### What is needed
Skip all pictures. Write out the data below from its first line through the line that contains "index dip: (131, 166)".

Landmark coordinate records
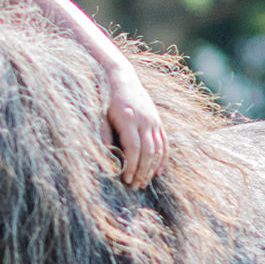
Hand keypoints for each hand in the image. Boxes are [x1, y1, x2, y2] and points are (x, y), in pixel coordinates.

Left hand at [105, 66, 168, 188]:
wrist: (119, 77)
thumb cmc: (104, 97)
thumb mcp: (99, 114)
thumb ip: (103, 134)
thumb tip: (107, 158)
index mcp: (128, 119)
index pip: (133, 148)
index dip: (131, 166)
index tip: (126, 179)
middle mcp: (144, 120)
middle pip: (148, 152)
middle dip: (142, 171)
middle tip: (136, 186)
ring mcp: (153, 120)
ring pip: (158, 149)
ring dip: (152, 168)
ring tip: (144, 182)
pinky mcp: (157, 120)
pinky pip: (164, 142)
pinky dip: (163, 158)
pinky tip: (158, 171)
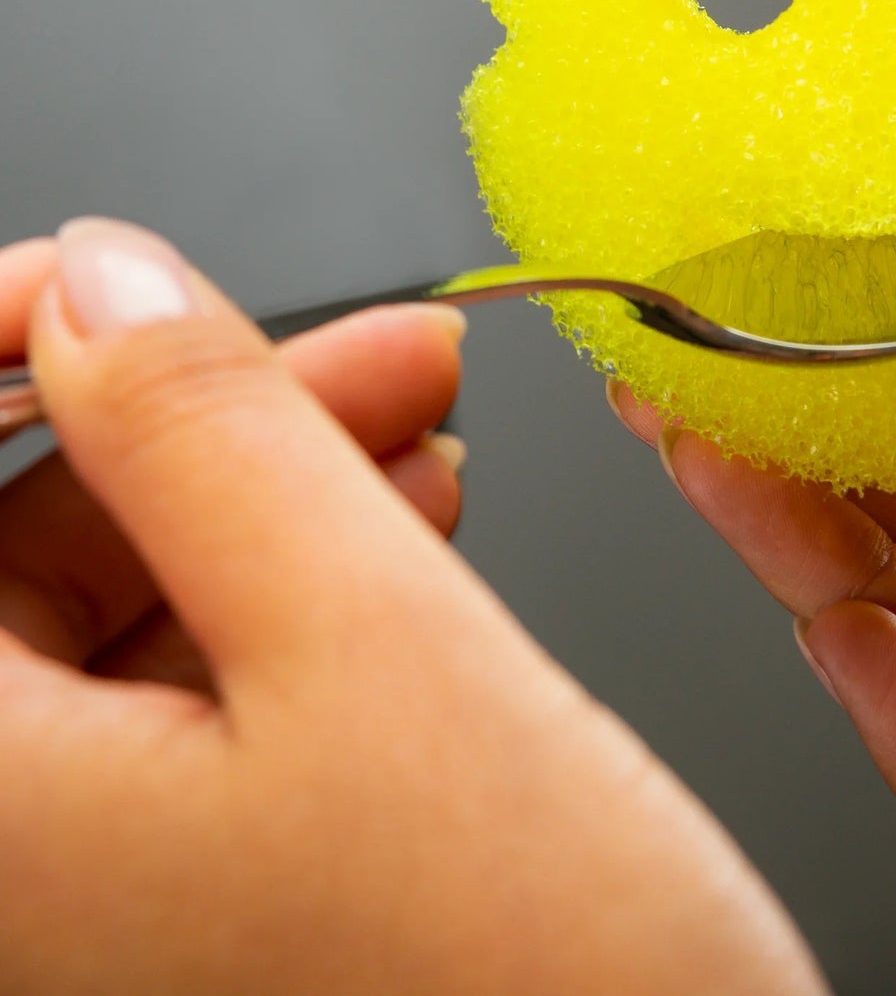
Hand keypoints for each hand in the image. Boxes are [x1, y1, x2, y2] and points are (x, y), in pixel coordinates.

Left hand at [0, 219, 822, 993]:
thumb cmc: (538, 985)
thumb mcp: (378, 647)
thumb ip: (210, 440)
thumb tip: (104, 283)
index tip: (122, 274)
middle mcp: (0, 869)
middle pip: (25, 542)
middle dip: (200, 411)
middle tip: (365, 343)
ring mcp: (89, 890)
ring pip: (127, 605)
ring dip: (275, 485)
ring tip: (426, 425)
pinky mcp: (190, 890)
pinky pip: (199, 683)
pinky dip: (303, 583)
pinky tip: (411, 524)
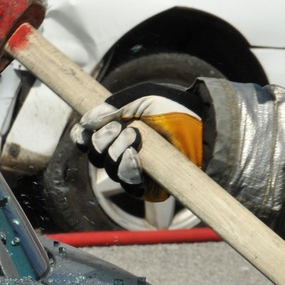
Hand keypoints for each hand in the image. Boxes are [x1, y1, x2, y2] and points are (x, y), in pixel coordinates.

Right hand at [71, 83, 205, 200]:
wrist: (202, 123)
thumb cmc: (173, 107)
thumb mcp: (140, 98)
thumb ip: (112, 107)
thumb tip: (86, 122)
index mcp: (116, 130)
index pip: (87, 139)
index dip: (82, 136)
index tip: (85, 130)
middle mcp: (122, 151)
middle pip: (94, 155)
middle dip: (102, 140)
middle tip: (121, 127)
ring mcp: (135, 170)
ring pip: (109, 170)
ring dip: (116, 152)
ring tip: (136, 137)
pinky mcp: (149, 187)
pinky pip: (128, 185)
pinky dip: (127, 170)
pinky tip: (135, 157)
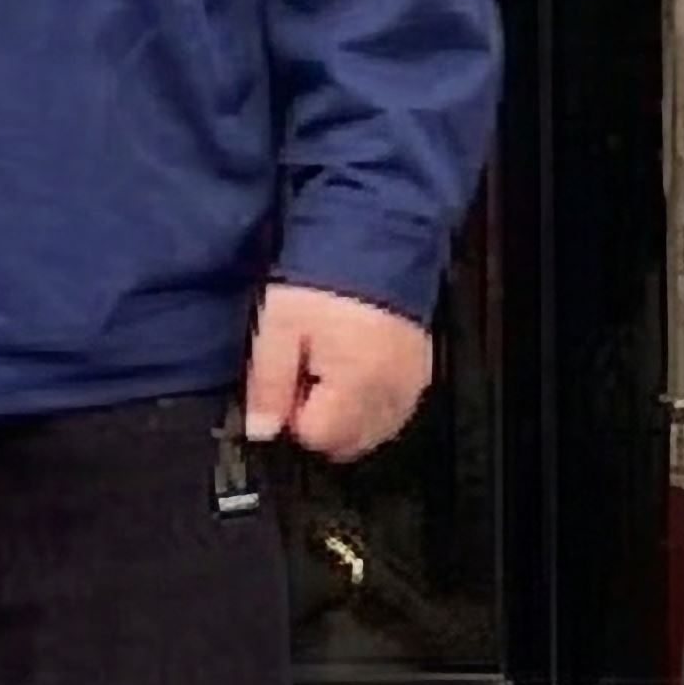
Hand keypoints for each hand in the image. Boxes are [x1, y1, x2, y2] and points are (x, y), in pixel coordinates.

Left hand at [240, 279, 435, 463]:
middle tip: (307, 373)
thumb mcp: (279, 326)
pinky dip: (372, 405)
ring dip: (347, 416)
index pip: (318, 437)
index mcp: (356, 386)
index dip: (293, 414)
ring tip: (332, 368)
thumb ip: (269, 382)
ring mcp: (411, 387)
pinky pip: (393, 412)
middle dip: (321, 420)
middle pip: (347, 443)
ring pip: (372, 433)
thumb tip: (262, 432)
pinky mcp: (421, 375)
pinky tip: (357, 370)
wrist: (374, 242)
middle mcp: (391, 395)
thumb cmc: (320, 284)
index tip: (289, 380)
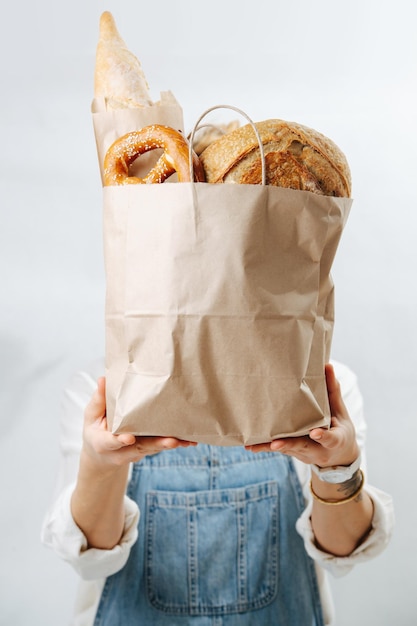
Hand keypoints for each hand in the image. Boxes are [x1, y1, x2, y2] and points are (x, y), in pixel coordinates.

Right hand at [82, 377, 196, 469]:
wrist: (101, 455)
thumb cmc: (96, 430)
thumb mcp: (91, 416)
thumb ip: (99, 400)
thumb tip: (103, 379)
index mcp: (103, 443)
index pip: (111, 442)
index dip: (119, 440)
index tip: (128, 438)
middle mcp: (121, 452)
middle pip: (139, 447)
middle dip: (156, 444)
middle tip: (171, 441)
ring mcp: (136, 453)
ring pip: (153, 449)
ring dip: (170, 445)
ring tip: (185, 441)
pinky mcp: (147, 451)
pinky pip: (160, 447)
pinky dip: (175, 444)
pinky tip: (189, 441)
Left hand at [245, 363, 359, 467]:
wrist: (338, 457)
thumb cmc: (339, 428)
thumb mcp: (341, 412)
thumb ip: (332, 391)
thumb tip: (327, 365)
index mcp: (335, 441)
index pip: (330, 439)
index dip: (323, 436)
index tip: (315, 433)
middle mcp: (318, 451)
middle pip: (302, 447)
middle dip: (288, 445)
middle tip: (276, 444)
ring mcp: (304, 454)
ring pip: (286, 450)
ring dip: (269, 448)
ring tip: (253, 446)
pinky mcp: (293, 453)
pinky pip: (278, 450)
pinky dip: (264, 447)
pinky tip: (249, 445)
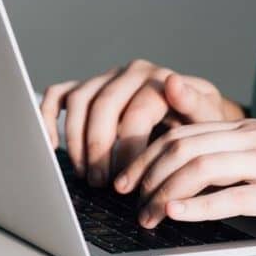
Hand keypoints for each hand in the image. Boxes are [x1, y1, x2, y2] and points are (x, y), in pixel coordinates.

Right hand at [39, 60, 243, 186]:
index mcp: (159, 79)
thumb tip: (173, 83)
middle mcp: (129, 73)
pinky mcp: (86, 87)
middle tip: (100, 183)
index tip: (127, 182)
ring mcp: (105, 78)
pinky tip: (51, 145)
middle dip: (99, 150)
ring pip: (78, 102)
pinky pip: (58, 95)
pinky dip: (48, 117)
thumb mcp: (207, 120)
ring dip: (76, 141)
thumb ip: (195, 105)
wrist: (190, 117)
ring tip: (86, 175)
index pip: (136, 112)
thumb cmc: (197, 125)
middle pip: (103, 107)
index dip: (128, 150)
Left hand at [115, 119, 255, 233]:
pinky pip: (234, 195)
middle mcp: (255, 140)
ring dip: (164, 191)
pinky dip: (199, 205)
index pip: (182, 132)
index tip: (125, 175)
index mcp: (249, 130)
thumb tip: (191, 163)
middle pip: (182, 146)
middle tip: (124, 195)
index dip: (146, 153)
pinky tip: (177, 214)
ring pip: (201, 167)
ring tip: (145, 212)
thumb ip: (235, 153)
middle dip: (144, 172)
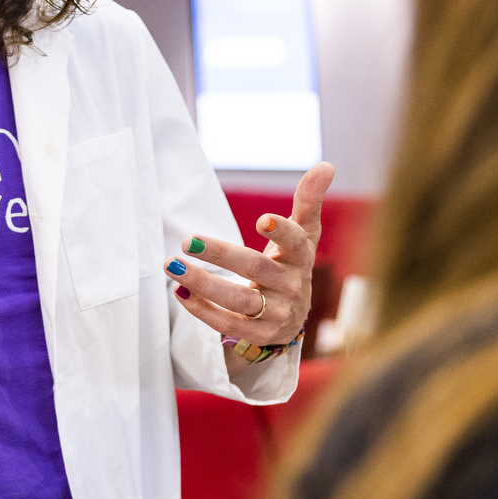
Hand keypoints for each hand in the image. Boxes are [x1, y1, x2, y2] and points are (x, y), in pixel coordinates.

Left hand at [164, 162, 334, 347]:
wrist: (292, 316)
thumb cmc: (292, 263)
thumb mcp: (303, 234)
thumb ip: (308, 200)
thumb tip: (326, 165)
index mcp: (301, 257)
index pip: (295, 242)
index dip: (281, 232)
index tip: (262, 219)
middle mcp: (291, 286)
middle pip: (255, 269)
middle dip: (220, 254)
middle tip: (186, 239)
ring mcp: (274, 313)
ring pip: (237, 299)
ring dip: (202, 282)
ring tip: (171, 264)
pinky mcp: (257, 334)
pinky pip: (226, 324)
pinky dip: (201, 309)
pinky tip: (179, 291)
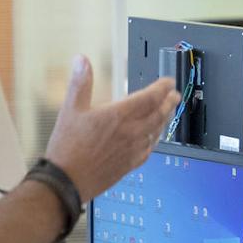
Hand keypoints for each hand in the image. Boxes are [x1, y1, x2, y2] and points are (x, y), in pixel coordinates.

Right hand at [44, 56, 179, 199]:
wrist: (66, 182)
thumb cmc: (67, 148)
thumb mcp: (70, 109)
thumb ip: (80, 83)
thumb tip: (82, 61)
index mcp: (118, 115)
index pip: (150, 97)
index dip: (163, 88)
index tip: (169, 82)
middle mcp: (130, 132)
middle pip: (159, 114)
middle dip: (169, 102)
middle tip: (175, 95)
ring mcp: (132, 150)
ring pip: (157, 132)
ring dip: (165, 119)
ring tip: (168, 112)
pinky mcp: (129, 165)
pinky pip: (149, 150)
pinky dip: (156, 140)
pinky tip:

### Problem solution
Hand keypoints for each hand in the image. Boxes are [x1, y1, x2, y2] and points are (x, y), in pixel coordinates.

Left hand at [105, 66, 168, 188]:
wrist: (119, 77)
thumb cmc: (104, 97)
thumb mcp: (99, 114)
thumb ip: (103, 134)
thumb tip: (107, 158)
index mcp: (128, 119)
index pip: (133, 148)
index dip: (131, 166)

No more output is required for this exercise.